Why is glucose testing so important?
Regularly checking your blood glucose level is a critical part of managing diabetes, particularly the Type 1 variant, as it requires constant monitoring and insulin injections to manage glucose levels.
Go too low and you risk anything from wobbly hypos to sudden unconsciousness and fits; stay too high for too long and the reward is potential damage to the body and long-term complications.
That’s why more blood testing, more often, is advised to stay on top of these fluctuations, although when it involves making yourself bleed five or six times a day it’s not the most fun thing to do.
That’s why everyone with diabetes in their lives wants a non-invasive option; something that makes seeing what your blood’s on as easy as checking the time.

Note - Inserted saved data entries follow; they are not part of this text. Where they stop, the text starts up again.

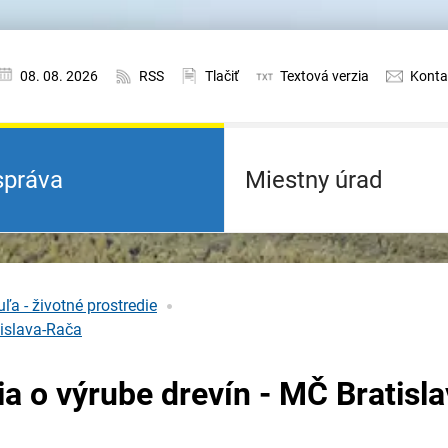
08. 08. 2026
RSS
Tlačiť
Textová verzia
Konta
práva
Miestny úrad
ľa - životné prostredie
tislava-Rača
a o výrube drevín - MČ Bratisla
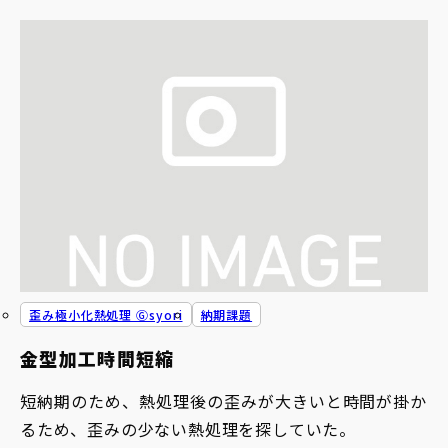
歪み極小化熱処理 Ⓖsyori
納期課題
金型加工時間短縮
短納期のため、熱処理後の歪みが大きいと時間が掛か
るため、歪みの少ない熱処理を探していた。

Microsoft says that EasyGlucose’s results at this early stage are within seven per cent of industry error norms, with 100 per cent of results falling within the 'clinically accurate' frame.
If Chiang's efforts are, indeed, true and replicable by clipping the $10 (about £7.50, AU$14.50) lens attachment on the five-year-old Huawei your mother's hoping to nurse through until at least 2022, it’ll be a rare, genuine case of some kid and a smartphone trapping, taming, and triumphantly riding home on one of the medical world’s longest-running unicorns.